George Gilder on the Power of Money

Photo credit: BTC Keychain via Flickr (CC BY 2.0)
Photo credit: BTC Keychain via Flickr (CC BY 2.0)

An article published last week by the New York Business Journal covered George Gilder’s recent appearance at the OnFinance conference. During his remarks to the conference’s attendees, Gilder endorsed the use of bitcoin in no uncertain terms:

“I think bitcoin should be conceived, first, as a new infrastructure for the Internet, a new transactions layer that the Internet drastically needs today,” Gilder boldly declared during the daylong OnFinance conference held by AlwaysOn, the San Francisco-based media and events company aimed at entrepreneurs and the VC industry.

Gilder has an impressive résumé in the field of economics which lends credence to his remarks. He is noted as “being former President Reagan’s ‘most quoted living author’ because of his support for supply-side economics,” as well as for being the author of “Wealth and Poverty,” a 1981 bestseller. The article goes on, covering more of Gilder’s remarks:

Bitcoin is a controlled solution, Gilder said, one that puts the power of money back into the hands of its users.

“We have a major movement around the world to change this system. We have the emergence of the blockchain and bitcoin, which I think represents a fundamental new way to think about money,” said Gilder, who has invested in the bitcoin company Rivetz.

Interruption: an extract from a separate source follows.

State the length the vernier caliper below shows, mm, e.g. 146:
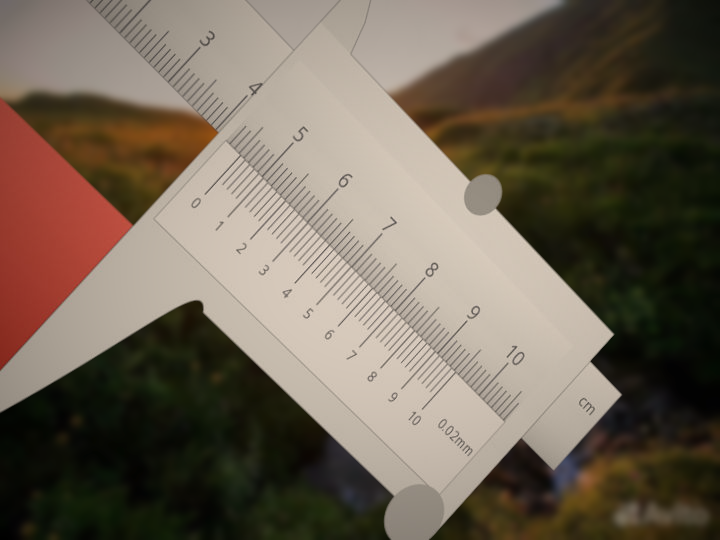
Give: 45.4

Gilder wasn’t worried about the declining value in bitcoin — today, one bitcoin is worth about $237, significantly less than its high point of $1,150 in 2013 — as he compared bitcoin with gold, a valuable commodity that’s certainly had its own ups and downs. Bitcoin’s acceptance will be a process, one that won’t displace the dollar but will establish a “global money that governs Internet commerce.”

It’s really how Gilder sees bitcoin and the Internet that’s the most intriguing, and if you’re in the current digital advertising business, perhaps the most scary.

“The great promise of bitcoin is that it will make possible micropayments to actually occur across the Internet,” Gilder said, adding it would “displace what now is the dominant way of paying for media on the Internet, which is advertising.” Pop-ups and other online ads, all of which Gilder clearly disdains, only benefits the aggregators of information. “If micro-payments were seamless and hassle free, than somebody producing a YouTube (video) could also collect the money from the YouTube. Power over content would migrate again to the producers of the content, from the aggregators of it.”

Joshua Pinho works for American Principles in Action.